▶ _DOCUMENT SECTION_:
Dr. Dave Levin: No, I have to interrupt you there. We have a strict policy on 4 x 4 health, no FHIR puns. So, I’m going to let you slide. I am just going to give you a warning this time, no tick but I do want you to be aware.

Steven: That’s right, that’s right, alright. Well, that’ll be the, I’ll keep myself in check here. You know, so, we again look at opportunities for how we can advance industry consistency, right because as much value as a certification program can add, it is pretty downstream when it comes to the original, you know, specification development and early implementation testing that health IT developers may do and so, you know, again in a different way, you know, ONC as a federal agency plays, you know, we have had as a regulator, but then we also work our way upstream to try to collaborate, you know, just with, you know, the private sector to make sure that all the investments that are necessary to advance in interoperability to make sure that health IT products are being implemented consistently are there and so, you know, sometimes we invest in these testing and utility efforts.

Dr. Dave Levin: Well, I think I was right. I said it sounded cool and it really does seem like it is pretty cool. I am always interested in not just the work, but how we do the work and how that affects us and so, I was very taken with the first part of your description that this was not just about how does ONC do its job better and partner with these different stakeholders better, but it also speaks to the staff at ONC and, you know, how do you build a sustainable workforce and all those other things. So, you really spoke to me on a couple of different levels there. Thanks for sharing that. I suspect that it may have been wrapped up in this as well, but I want to give you the last word here today. What is your most sage advice about all of this as we go forward as folks think about interoperability, about where these, where we are with these rules and where we’re going? You’ve been at ground zero for a long time now, Steve, I am sure you have some sage advice for us.

Steven: Yeah, you know, thinking about how it would best approach this, is to have two young kids and so often with, you know, an eight-year-old and a five-year-old, I find myself reflecting on the instant feedback I get from them, you know, relative to what I thought was a completely sane and reasonable policy, you know…

Dr. Dave Levin: Yeah. Wait until they are 13 and 16, they are going to really give it to you.

Steven: So, I hear. You know, there’s kind of two dimensions to this and we touched on it a little bit earlier as well. You know, the first part I would say more globally is, there’s really no substitute for being curious and delivering hard, you know, work and thoughtful work and you know, the other dimension with respect to the kind of the health IT ecosystem in which we work is really that, that ingredient mixture in terms of how policy and technology need to be put together and I would say just like upon reflection, you know, haven’t been at this for a while now as we like to say, we’ve had valiant efforts that were, you know, say eighty to a hundred percent policy focus and they missed the mark and you know, similarly on the flip side, we’ve had tremendous efforts on investing in technology that also missed the mark and you know, it’s not that they weren’t successful so to speak, but they weren’t as impactful as it could be in a lot of what we talk about at the office and a lot that we talk about, you know, just in terms of being federal employees in general, right, to be a civil servant here. We’re all here to make an impact and I think the other thing that, you know, you touched on earlier in terms of the feedback that we get now from the broader population is indicative of how mainstream health IT has become in our lives. You know, it is not quite where we all want it to be because, you know, we are kind of on the cutting edge, but I hear from my mom, I hear from my dad, I hear from, you know, other people in my family. We hear from people at work now that are, you know, on Twitter or other types of social media expressing their frustration in their health IT experience and that really is what drives us. You know, it speak, you know, for everybody at ONC, it’s the personal experiences mixed with, you know, what we hear from the broader kind of American population about here’s where we think we can make an impact and, and we always strive, you know, getting back to my main point here to find the right blend of policy and technology that can really have that kind of amplifying effect.

▶ _DATA PROVIDED_:
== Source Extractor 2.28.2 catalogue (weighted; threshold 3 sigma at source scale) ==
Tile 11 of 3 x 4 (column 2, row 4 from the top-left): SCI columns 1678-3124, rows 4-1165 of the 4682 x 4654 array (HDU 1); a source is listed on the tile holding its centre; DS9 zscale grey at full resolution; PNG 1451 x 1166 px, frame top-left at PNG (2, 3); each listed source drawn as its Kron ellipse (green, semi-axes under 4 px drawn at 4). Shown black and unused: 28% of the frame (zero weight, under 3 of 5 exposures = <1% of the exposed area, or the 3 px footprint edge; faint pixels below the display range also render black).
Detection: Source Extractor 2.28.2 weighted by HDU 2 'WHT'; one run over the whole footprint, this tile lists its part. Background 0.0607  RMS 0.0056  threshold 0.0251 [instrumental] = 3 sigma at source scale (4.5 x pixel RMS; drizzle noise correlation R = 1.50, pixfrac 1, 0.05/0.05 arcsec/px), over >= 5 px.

▶ _EXERCISE_: Extract the passage of the interview that starts at the words "Steven: Yeah, you" and stops after "give it to you.", copying it word for word. The data stands apart from the interview.

▶ _RESPONSE TO THIS TASK_:
Steven: Yeah, you know, thinking about how it would best approach this, is to have two young kids and so often with, you know, an eight-year-old and a five-year-old, I find myself reflecting on the instant feedback I get from them, you know, relative to what I thought was a completely sane and reasonable policy, you know…

Dr. Dave Levin: Yeah. Wait until they are 13 and 16, they are going to really give it to you.